Jan. 25—Immediately after Dr. Valory Wangler opened a nonprofit health center serving Gallup and McKinley County last year, patients started to pour through her doors.
"We certainly could tell that we had identified a critical need," said Wangler, founder and executive director of Gallup Community Health.
Since then, the health center has expanded from mostly only Wangler seeing patients to 11 providers working in the burgeoning facility in some capacity or another.
"We believe in paying our staff fairly and making sure that they're able to meet their basic needs, and that has certainly put us at an operating loss," she said.
Under a bill lawmakers started to pore over Wednesday, health care providers such as Wangler could see some financial relief.
Senate Bill 7, sponsored by Sen. Liz Stefanics, D-Cerrillos, would create a Rural Health Care Delivery Fund with a $200 million pot of money. It had its first hearing Wednesday before the Senate Health and Public Affairs Committee.
The fund, a legislative priority of Gov. Michelle Lujan Grisham, would allow health care providers in counties with fewer than 100,000 people to apply for grants to expand existing facilities or defray operating costs associated with offering new or expanded health care services.
"Senate Bill 7 represents a creative solution to a persistent problem here in New Mexico ... which is an ongoing shortage of providers in our rural areas and the consistent struggles of our rural provider network to keep their doors open to continue providing services to New Mexicans," said Kari Armijo, deputy secretary of the Human Services Department, which would administer the fund.
"We know that in many New Mexico communities, access to care can mean the difference between life and death or good health and poor health, and unfortunately, a lack of access often means that New Mexicans forgo the services they need to lead healthier lives," she added.
The committee offered recommendations to the bill, mostly to clarify intent, and is scheduled to reconsider it Friday.
Armijo said the state is experiencing "critical shortages" of all types of health care in rural areas.
Eleven of the state's 33 counties are considered "OB deserts," which means the have "no obstetric care, no midwife and no alternative place to have a baby," she said.
"Our state currently maintains only 17.7 hospital beds per 10,000 residents, which is well below the national average, ranking New Mexico 45th in the country in terms of access to hospital services," Armijo said, adding seven counties don't have any access to hospital services.
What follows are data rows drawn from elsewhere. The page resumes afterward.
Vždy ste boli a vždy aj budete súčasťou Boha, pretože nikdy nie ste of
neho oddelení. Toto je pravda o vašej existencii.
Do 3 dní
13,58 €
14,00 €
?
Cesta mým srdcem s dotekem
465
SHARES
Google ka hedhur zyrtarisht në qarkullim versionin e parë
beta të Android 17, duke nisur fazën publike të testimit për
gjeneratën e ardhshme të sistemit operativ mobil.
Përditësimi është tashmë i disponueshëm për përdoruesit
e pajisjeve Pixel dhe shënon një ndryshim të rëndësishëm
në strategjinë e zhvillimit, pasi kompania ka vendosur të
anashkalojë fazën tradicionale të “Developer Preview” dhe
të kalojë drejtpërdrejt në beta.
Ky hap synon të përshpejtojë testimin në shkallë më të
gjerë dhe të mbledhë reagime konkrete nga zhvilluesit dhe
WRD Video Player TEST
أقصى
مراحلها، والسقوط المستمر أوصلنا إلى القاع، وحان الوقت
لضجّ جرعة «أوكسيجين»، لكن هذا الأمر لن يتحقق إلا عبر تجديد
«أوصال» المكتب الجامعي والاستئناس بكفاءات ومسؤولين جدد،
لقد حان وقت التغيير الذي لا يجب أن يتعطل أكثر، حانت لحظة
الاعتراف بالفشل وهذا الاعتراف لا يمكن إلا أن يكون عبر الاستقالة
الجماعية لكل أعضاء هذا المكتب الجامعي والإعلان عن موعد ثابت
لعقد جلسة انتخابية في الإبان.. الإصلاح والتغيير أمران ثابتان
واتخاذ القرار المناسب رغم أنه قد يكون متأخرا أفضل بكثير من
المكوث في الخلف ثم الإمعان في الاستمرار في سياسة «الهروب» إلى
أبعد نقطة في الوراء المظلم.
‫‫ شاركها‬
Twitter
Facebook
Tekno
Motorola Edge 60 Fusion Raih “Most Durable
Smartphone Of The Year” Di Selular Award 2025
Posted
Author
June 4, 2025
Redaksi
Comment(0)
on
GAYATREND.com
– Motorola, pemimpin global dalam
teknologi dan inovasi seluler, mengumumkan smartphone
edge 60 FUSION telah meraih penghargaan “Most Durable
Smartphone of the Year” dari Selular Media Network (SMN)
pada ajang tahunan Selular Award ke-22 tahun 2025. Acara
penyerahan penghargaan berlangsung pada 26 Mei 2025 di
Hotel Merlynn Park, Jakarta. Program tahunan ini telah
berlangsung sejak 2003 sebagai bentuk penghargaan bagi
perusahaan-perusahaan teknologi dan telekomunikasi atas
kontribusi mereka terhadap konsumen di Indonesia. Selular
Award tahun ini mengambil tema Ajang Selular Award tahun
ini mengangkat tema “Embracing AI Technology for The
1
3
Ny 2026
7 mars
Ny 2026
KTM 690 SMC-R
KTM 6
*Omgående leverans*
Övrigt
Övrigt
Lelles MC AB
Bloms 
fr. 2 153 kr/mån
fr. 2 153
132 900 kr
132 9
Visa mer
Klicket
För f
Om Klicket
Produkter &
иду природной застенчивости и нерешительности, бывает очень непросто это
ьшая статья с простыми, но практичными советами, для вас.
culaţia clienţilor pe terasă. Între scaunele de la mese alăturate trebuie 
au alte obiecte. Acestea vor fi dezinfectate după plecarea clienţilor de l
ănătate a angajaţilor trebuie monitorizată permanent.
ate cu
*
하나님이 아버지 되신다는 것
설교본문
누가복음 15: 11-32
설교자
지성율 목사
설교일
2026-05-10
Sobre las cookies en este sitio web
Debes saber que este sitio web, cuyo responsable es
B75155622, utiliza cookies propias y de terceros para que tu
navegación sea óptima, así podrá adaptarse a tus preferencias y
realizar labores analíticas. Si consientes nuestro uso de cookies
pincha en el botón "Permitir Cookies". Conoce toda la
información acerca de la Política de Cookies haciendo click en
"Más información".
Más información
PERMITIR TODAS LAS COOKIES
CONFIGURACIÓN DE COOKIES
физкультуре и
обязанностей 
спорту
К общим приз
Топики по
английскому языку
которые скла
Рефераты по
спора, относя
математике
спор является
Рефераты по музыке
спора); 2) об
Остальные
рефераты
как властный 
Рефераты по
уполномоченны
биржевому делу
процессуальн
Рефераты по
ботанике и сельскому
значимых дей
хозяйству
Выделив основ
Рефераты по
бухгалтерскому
"Most of our rural providers are operating at a loss and struggling to keep their doors open and can't even consider expanding new services," she said.
Wangler said Gallup Community Health would "love" to be able to expand.
"I spoke to a pediatrician yesterday that would love to move to our area, and to be able to say — 'Yeah, we're gonna be able to make that happen, come serve our community; we'll make it work' — would really be phenomenal."